• TASK GOAL
Every line of the entries with the word "from" in it should be shown.

Saved entries

+ + + + +

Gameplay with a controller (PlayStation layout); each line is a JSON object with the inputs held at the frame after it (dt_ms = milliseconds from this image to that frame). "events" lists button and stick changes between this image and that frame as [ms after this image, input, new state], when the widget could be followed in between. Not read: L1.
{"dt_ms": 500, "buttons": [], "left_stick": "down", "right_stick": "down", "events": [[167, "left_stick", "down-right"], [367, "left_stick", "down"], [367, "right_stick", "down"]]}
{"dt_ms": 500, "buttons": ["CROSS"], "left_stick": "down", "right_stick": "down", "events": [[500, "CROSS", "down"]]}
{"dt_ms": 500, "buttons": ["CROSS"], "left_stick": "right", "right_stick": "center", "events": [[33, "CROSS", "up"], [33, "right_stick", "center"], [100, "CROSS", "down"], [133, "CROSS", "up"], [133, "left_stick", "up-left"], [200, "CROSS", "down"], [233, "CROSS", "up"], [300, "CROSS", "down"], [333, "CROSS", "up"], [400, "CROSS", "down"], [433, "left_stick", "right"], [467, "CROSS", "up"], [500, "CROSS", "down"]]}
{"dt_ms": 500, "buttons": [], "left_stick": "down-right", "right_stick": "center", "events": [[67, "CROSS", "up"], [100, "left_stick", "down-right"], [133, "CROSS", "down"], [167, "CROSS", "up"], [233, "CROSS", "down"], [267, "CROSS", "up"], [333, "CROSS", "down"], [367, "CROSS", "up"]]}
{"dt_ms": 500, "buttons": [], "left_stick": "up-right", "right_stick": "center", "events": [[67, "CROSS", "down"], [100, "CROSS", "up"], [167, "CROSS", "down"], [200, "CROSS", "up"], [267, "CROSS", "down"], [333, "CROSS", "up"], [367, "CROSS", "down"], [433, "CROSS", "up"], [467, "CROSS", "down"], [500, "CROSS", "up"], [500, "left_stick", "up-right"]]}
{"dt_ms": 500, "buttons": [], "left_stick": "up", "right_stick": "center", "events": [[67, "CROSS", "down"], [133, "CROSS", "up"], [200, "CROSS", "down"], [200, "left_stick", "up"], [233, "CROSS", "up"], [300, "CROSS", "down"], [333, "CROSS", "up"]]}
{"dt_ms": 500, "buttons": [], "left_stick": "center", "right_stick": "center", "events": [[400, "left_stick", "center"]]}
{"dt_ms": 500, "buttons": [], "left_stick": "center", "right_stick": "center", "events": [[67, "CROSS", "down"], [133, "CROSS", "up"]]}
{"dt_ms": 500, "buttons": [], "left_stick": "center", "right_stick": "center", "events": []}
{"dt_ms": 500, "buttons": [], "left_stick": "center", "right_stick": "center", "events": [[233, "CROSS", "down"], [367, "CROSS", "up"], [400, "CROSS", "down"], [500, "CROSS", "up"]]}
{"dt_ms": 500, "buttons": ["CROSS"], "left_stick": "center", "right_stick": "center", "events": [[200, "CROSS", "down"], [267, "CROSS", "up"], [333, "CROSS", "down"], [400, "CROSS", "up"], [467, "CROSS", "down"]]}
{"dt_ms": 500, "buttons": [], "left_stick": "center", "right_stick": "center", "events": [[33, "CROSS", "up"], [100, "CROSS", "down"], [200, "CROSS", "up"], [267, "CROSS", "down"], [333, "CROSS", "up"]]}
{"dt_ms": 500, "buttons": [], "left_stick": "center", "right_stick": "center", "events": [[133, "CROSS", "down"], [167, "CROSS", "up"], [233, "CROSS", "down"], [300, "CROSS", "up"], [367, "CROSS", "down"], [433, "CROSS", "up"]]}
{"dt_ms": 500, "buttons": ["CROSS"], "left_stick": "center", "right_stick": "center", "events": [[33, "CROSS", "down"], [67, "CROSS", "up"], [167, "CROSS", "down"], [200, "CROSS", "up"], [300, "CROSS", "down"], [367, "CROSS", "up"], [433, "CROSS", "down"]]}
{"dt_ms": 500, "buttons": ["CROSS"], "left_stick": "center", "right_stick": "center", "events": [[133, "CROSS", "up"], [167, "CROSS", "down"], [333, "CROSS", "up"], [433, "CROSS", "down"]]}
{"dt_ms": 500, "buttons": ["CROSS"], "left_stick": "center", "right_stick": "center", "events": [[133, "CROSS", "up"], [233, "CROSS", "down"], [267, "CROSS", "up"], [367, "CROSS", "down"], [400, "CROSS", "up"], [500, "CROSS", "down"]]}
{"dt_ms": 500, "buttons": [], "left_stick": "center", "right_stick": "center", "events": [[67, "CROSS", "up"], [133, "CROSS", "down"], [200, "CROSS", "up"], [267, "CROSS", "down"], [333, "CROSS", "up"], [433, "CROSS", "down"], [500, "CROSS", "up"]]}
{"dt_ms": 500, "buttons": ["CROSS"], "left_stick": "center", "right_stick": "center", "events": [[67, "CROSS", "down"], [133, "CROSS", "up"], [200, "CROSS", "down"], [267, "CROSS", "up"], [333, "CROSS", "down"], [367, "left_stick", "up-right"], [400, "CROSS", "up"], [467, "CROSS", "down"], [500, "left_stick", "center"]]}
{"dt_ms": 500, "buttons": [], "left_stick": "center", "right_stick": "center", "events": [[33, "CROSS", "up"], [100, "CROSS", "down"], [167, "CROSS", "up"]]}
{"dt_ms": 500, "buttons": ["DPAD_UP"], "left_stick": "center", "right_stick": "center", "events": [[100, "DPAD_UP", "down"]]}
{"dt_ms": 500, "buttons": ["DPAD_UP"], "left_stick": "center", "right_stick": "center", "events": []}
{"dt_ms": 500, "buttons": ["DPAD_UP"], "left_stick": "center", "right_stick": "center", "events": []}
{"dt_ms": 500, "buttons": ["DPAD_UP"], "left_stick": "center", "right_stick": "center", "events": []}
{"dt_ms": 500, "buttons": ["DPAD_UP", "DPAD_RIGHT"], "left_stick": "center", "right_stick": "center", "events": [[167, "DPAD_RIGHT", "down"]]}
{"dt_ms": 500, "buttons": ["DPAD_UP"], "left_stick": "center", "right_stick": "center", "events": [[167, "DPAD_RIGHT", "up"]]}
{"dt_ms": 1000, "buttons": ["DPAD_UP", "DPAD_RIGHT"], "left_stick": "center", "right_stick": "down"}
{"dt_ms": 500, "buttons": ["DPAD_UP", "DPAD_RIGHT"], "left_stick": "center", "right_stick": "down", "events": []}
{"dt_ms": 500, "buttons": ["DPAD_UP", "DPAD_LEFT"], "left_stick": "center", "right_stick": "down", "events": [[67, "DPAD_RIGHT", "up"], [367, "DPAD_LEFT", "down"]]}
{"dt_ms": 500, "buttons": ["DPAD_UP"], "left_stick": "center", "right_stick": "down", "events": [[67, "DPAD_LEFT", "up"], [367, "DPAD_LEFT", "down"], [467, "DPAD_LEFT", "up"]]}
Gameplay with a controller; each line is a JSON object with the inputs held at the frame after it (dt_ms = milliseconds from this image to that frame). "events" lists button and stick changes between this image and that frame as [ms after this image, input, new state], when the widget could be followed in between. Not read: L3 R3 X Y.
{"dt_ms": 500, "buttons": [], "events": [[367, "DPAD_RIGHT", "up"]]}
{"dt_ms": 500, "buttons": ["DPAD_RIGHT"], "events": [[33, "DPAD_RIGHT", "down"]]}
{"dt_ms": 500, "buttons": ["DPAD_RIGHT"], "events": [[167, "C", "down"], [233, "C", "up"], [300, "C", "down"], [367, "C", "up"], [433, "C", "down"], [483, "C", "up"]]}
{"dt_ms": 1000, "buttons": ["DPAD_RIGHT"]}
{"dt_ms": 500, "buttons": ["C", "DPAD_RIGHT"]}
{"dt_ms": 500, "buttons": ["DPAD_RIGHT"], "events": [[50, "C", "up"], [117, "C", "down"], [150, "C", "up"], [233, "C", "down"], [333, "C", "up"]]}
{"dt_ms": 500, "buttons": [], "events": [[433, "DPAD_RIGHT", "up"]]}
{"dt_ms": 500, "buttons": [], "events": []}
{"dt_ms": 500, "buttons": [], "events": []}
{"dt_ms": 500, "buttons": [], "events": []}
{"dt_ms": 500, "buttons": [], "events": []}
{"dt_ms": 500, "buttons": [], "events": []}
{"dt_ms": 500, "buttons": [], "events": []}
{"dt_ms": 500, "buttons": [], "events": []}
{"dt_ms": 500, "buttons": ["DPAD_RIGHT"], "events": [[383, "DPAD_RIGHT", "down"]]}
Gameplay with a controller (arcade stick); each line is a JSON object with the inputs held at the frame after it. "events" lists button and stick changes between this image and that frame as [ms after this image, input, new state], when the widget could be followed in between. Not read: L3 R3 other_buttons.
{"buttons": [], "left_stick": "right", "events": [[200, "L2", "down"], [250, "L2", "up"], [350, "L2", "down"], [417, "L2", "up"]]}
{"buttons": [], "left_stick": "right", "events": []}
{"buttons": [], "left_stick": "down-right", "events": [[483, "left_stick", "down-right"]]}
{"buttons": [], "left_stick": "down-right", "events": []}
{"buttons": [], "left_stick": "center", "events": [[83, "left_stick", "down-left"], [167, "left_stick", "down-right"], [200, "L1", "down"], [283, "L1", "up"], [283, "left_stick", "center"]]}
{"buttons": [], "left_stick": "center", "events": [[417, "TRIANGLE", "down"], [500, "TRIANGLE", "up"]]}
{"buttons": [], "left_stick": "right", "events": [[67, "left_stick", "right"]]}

+ + + + +

• EXERCISE ANSWER
Gameplay with a controller (PlayStation layout); each line is a JSON object with the inputs held at the frame after it (dt_ms = milliseconds from this image to that frame). "events" lists button and stick changes between this image and that frame as [ms after this image, input, new state], when the widget could be followed in between. Not read: L1.
Gameplay with a controller; each line is a JSON object with the inputs held at the frame after it (dt_ms = milliseconds from this image to that frame). "events" lists button and stick changes between this image and that frame as [ms after this image, input, new state], when the widget could be followed in between. Not read: L3 R3 X Y.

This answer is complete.